» AIM OF THE EXERCISE: For the material below, reproduce exactly each line from the one that has "Smaltovaný kotlík 13 L (1,2 mm) + kotlin" through the one that has "Geschreven door", and no others; pictures stay out.

━━━ RECORDS TO USE ━━━

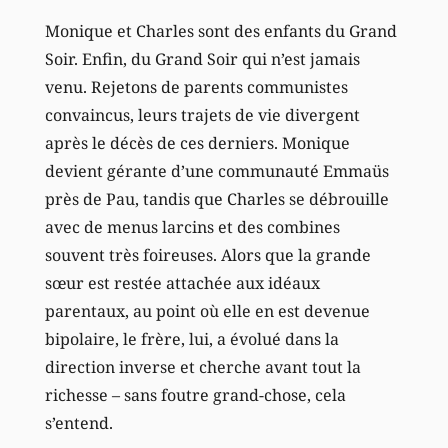
Monique et Charles sont des enfants du Grand
Soir. Enfin, du Grand Soir qui n’est jamais
venu. Rejetons de parents communistes
convaincus, leurs trajets de vie divergent
après le décès de ces derniers. Monique
devient gérante d’une communauté Emmaüs
près de Pau, tandis que Charles se débrouille
avec de menus larcins et des combines
souvent très foireuses. Alors que la grande
sœur est restée attachée aux idéaux
parentaux, au point où elle en est devenue
bipolaire, le frère, lui, a évolué dans la
direction inverse et cherche avant tout la
richesse – sans foutre grand-chose, cela
s’entend.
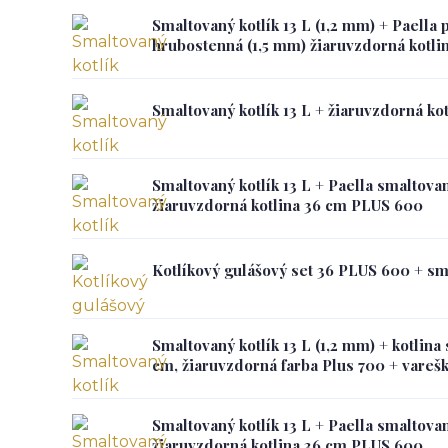
Smaltovaný kotlík 13 L (1,2 mm) + Paella 
hrubostenná (1,5 mm) žiaruvzdorná kotli
Smaltovaný kotlík 13 L + žiaruvzdorná k
Smaltovaný kotlík 13 L + Paella smaltova
žiaruvzdorná kotlina 36 cm PLUS 600
Kotlíkový gulášový set 36 PLUS 600 + sma
Smaltovaný kotlík 13 L (1,2 mm) + kotlin
cm, žiaruvzdorná farba Plus 700 + vareš
Smaltovaný kotlík 13 L + Paella smaltova
žiaruvzdorná kotlina 36 cm PLUS 600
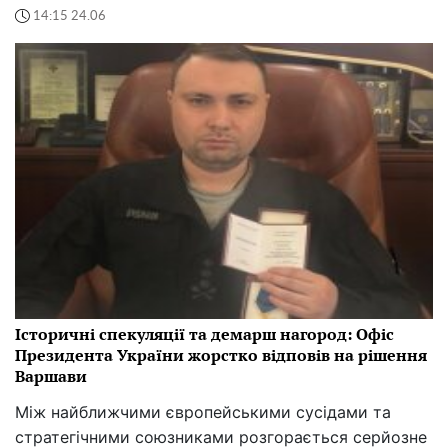
14:15 24.06
Історичні спекуляції та демарш нагород: Офіс
Президента України жорстко відповів на рішення
Варшави
Між найближчими європейськими сусідами та
стратегічними союзниками розгорається серйозне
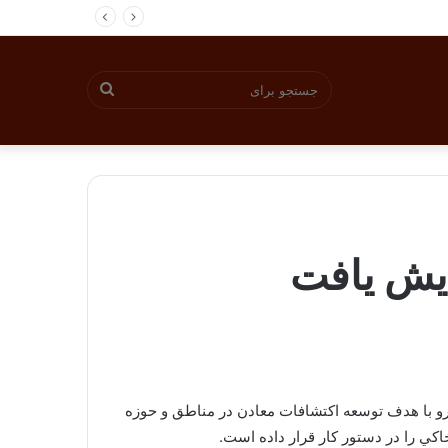
جستجو
برای
رو با هدف توسعه اكتشافات معادن در مناطق و حوزه
اكي را در دستور كار قرار داده است.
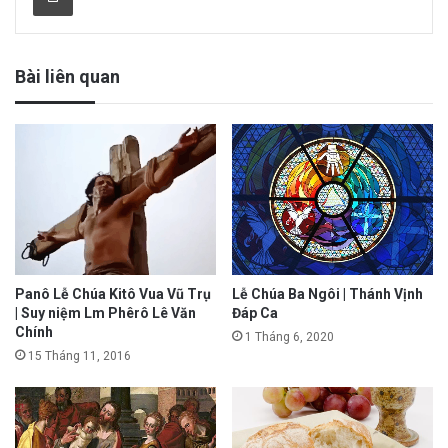
Bài liên quan
Panô Lễ Chúa Kitô Vua Vũ Trụ
Lễ Chúa Ba Ngôi | Thánh Vịnh
| Suy niệm Lm Phêrô Lê Văn
Đáp Ca
Chính
1 Tháng 6, 2020
15 Tháng 11, 2016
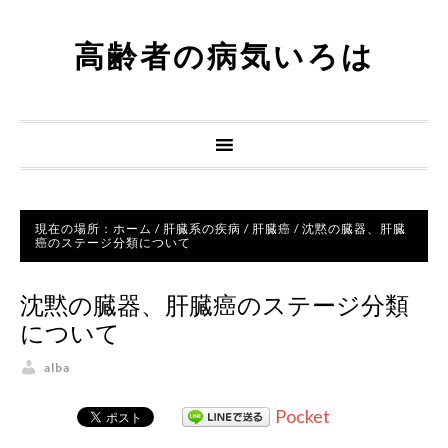
高齢者の病気いろは
現在の場所：
ホーム
/
肝臓系の疾病
/
肝臓癌
/
沈黙の臓器、肝臓
癌のステージ分類について
沈黙の臓器、肝臓癌のステージ分類
について
alba
Pocket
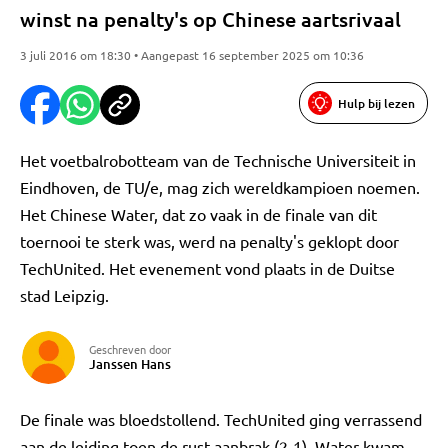
winst na penalty's op Chinese aartsrivaal
3 juli 2016 om 18:30 • Aangepast 16 september 2025 om 10:36
Hulp bij lezen
Het voetbalrobotteam van de Technische Universiteit in
Eindhoven, de TU/e, mag zich wereldkampioen noemen.
Het Chinese Water, dat zo vaak in de finale van dit
toernooi te sterk was, werd na penalty's geklopt door
TechUnited. Het evenement vond plaats in de Duitse
stad Leipzig.
Geschreven door
Janssen Hans
De finale was bloedstollend. TechUnited ging verrassend
aan de leiding toen de rust aanbrak (2-1). Water kwam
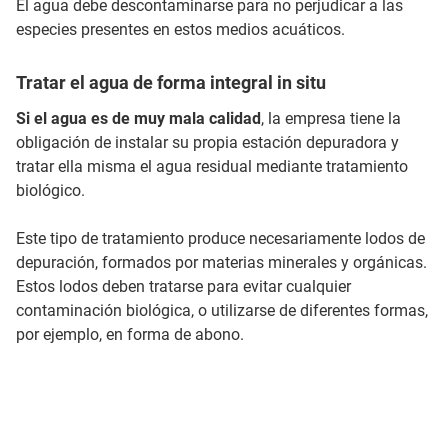
El agua debe descontaminarse para no perjudicar a las
especies presentes en estos medios acuáticos.
Tratar el agua de forma integral in situ
Si el agua es de muy mala calidad
, la empresa tiene la
obligación de instalar su propia estación depuradora y
tratar ella misma el agua residual mediante tratamiento
biológico.
Este tipo de tratamiento produce necesariamente lodos de
depuración, formados por materias minerales y orgánicas.
Estos lodos deben tratarse para evitar cualquier
contaminación biológica, o utilizarse de diferentes formas,
por ejemplo, en forma de abono.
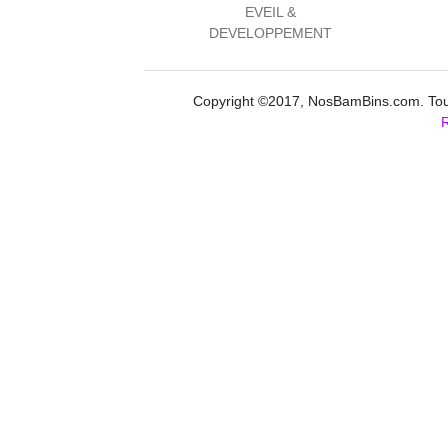
EVEIL &
DEVELOPPEMENT
Copyright ©2017, NosBamBins.com. Tous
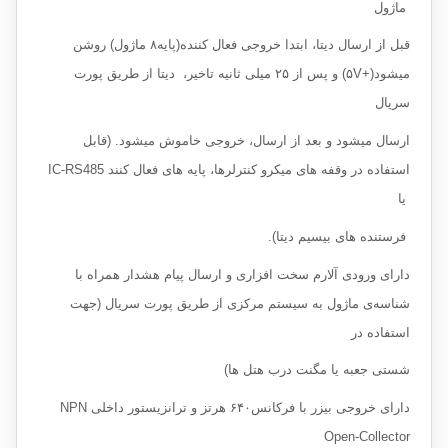
ماژول
قبل از ارسال دیتا، ابتدا خروجی فعال کننده(پایه۸ ماژول) روشن
میشود(+۵V) و پس از ۲۵ میلی ثانیه تاخیر، دیتا از طریق پورت
سریال
ارسال میشود و بعد از ارسال، خروجی خاموش میشود. (قابل
استفاده در وقفه های میکرو کنترلرها، پایه های فعال کنند IC-RS485
یا
فرستنده های بیسیم دیتا).
دارای ورودی آلارم سخت افزاری و ارسال پیام هشدار همراه با
شناسه‌ی ماژول به سیستم مرکزی از طریق پورت سریال (جهت
استفاده در
شستی جعبه‌ یا مگنت درب هتل ها)
دارای خروجی بیزر با فرکانس۶۴۰ هرتز و ترانزیستور داخلی NPN
Open-Collector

━━━

» FINAL ANSWER:
Smaltovaný kotlík 13 L (1,2 mm) + kotlin
cm, žiaruvzdorná farba Plus 700 + vareš
Smaltovaný kotlík 13 L + Paella smaltova
žiaruvzdorná kotlina 36 cm PLUS 600
14:15 24.06
Історичні спекуляції та демарш нагород: Офіс
Президента України жорстко відповів на рішення
Варшави
Між найближчими європейськими сусідами та
стратегічними союзниками розгорається серйозне
جستجو
برای
رو با هدف توسعه اكتشافات معادن در مناطق و حوزه
اكي را در دستور كار قرار داده است.
Bài liên quan
Panô Lễ Chúa Kitô Vua Vũ Trụ
Lễ Chúa Ba Ngôi | Thánh Vịnh
| Suy niệm Lm Phêrô Lê Văn
Đáp Ca
Chính
1 Tháng 6, 2020
15 Tháng 11, 2016
高齢者の病気いろは
現在の場所：
ホーム
/
肝臓系の疾病
/
肝臓癌
/
沈黙の臓器、肝臓
癌のステージ分類について
沈黙の臓器、肝臓癌のステージ分類
について
alba
Pocket
winst na penalty's op Chinese aartsrivaal
3 juli 2016 om 18:30 • Aangepast 16 september 2025 om 10:36
Hulp bij lezen
Het voetbalrobotteam van de Technische Universiteit in
Eindhoven, de TU/e, mag zich wereldkampioen noemen.
Het Chinese Water, dat zo vaak in de finale van dit
toernooi te sterk was, werd na penalty's geklopt door
TechUnited. Het evenement vond plaats in de Duitse
stad Leipzig.
Geschreven door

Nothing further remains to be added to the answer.